Tuesday, June 8, 2010
Finally we got to Machu Picchu and it exceeded even my high expectations—more beautiful, more awe-inspiring than I expected and certainly the most beautiful place I’ve ever seen.
By luck (rather than design) we were visiting at the very best time of the year; mid April is the end of the rainy season (or the very beginning of the dry season.) At this time of the year, there’s a good chance of sunshine, and Machu Picchu is covered with lush, gloriously green vegetation. If we had gone in March, as originally scheduled, we would have had the lushness but it would have been gray and drizzling. If we had gone in the summer, we would have been virtually guaranteed sunshine but the landscape would be brown.
On our first day we had brilliant sunshine. Rick was still having problems with altitude and vertigo so he wasn’t able to do the 3-hour tour of Machu Picchu. He insisted I go without him. He wandered around on the lower level and took in the spectacular site and glorious weather.
I managed the tour but was in excruciating pain the whole time. Because I’m not used to doing so much walking, and also because of the lingering effects of a really bad accident decades ago, I developed seriously painful corns and calluses on my left foot. I was determined not to let this get in the way of seeing Machu Picchu.
There seems to be something about major archaeological sites which (for me) brings on an attack of corns. Years ago Rick and I were at Pompeii and I had equally horrendous corms on my left foot—-the foot that was smashed when I was hit by a motorcyclist in 1984.
I was enthralled by Pompeii and determined to see everything despite the fact that my left foot felt like it was on fire. Somehow I managed to do it. Both Machu Picchu and Pompeii were worth the suffering!
The next day was rainy and foggy and we passed up the hike in the rain and hung out at Machu Picchu Sanctuary Lodge while most of the other people in the group went hiking. Rick was still having an altitude reaction and I really needed to give my flaming foot a rest. I enjoyed seeing Machu Picchu enshrouded in mist—-a very different kind of beauty than that of the previous day.

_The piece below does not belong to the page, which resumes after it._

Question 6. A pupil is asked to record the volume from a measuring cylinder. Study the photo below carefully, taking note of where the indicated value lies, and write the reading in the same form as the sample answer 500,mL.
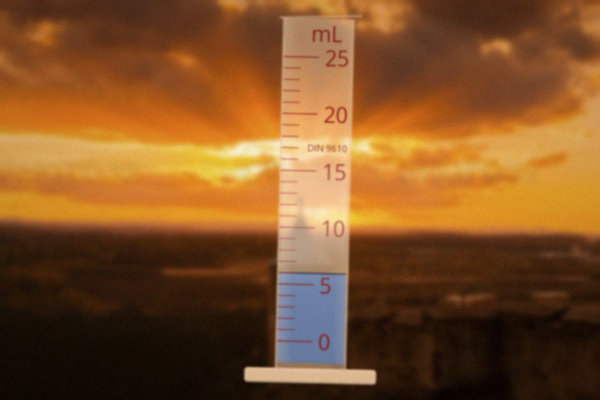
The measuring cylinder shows 6,mL
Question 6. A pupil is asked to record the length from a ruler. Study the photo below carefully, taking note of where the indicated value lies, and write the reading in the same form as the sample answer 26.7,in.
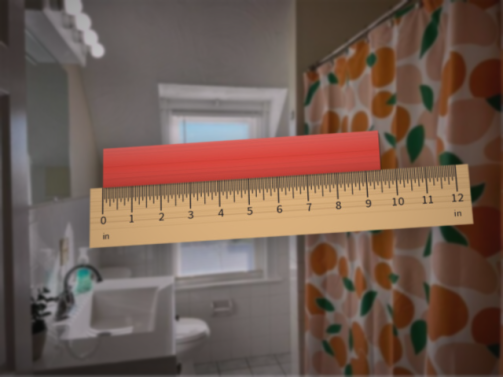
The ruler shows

The rest of the day was spent on the trek back to Cusco. I observed a fascinating change in the behavior of my fellow tourists. On the way to Machu Picchu, the tourists were stunned by the beauty of the region. Those unfortunate enough to have seats on the wrong side of the train were standing in the aisles straining to get a glimpse of the astonishingly vertical mountains--unlike anything else I’d ever seen. They reminded me of the mountain scenes I’ve seen on Chinese scrolls.
On the way back—-just one day later--the tourists’ responses were very different. No one was looking out the window. They were chatting, reading, writing postcards, napping. How quickly we adjust; the magnificent scenery had become a backdrop.

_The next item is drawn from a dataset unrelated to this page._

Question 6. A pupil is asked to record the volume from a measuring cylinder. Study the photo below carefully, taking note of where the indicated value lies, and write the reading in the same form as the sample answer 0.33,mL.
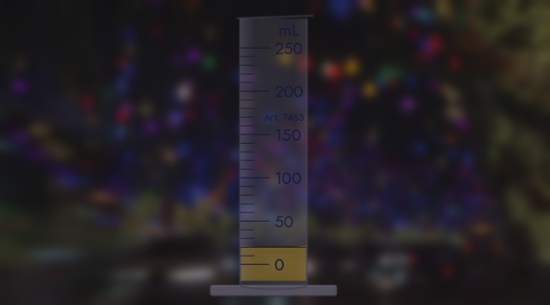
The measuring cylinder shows 20,mL
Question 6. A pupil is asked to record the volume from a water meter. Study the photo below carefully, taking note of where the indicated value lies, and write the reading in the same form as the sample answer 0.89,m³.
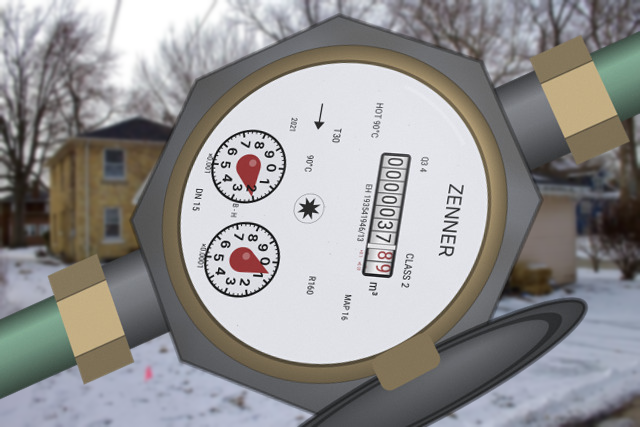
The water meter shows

To appreciate the architectural and engineering genius of the Incas you need to see more than the marvels of Machu Picchu. What astonished us was how the system of roads, fortresses, and agricultural terraces covered such an extensive area. The Incas terraced an entire region—-managing to turn inhospitable mountain terrain into rich agricultural land.
The bottom line on tours to Machu Picchu: although it would have been difficult to make the arrangements on our own, we could have done it. And there are all kinds of 2-3 day trips which can be booked in Cusco. It’s not necessary to book a whole Peru trip just to get help with arrangements to Machu Picchu. In retrospect, it’s what I wish we had done.
And if you are getting a hotel package, do some research on the hotel and get a guarantee that the hotel advertised is the hotel the group will actually use. Hotels are a challenge at Aguas Calientes, the hideously ugly town where tourists stay unless they can afford the $800.00 a night accommodation at Machu Picchu Sanctuary Lodge.
Our tour company changed the hotel they had originally said they were going to book. I suspect the reason was that hotels are now charging more to make up some of what they lost when Machu Picchu was closed. Rather than eat into their profit margin, the tour company decided to downscale significantly, and put us into the hotel from hell. Given that the company advertises that its hotels are all 4 star, this was an inexcusable bait and switch. The tiny rooms were big enough for 2 small beds and nothing else. Rick and I were among the lucky ones—-our third floor walk-up had a window. Several members of our group had rooms without windows, no hot water, shower doors that did not open, shower doors which fell off. There was no excuse for a hotel like this.
So by all means go to Machu Picchu; but if possible don’t wait until you’re 65, and do careful research if you’re thinking about group tours.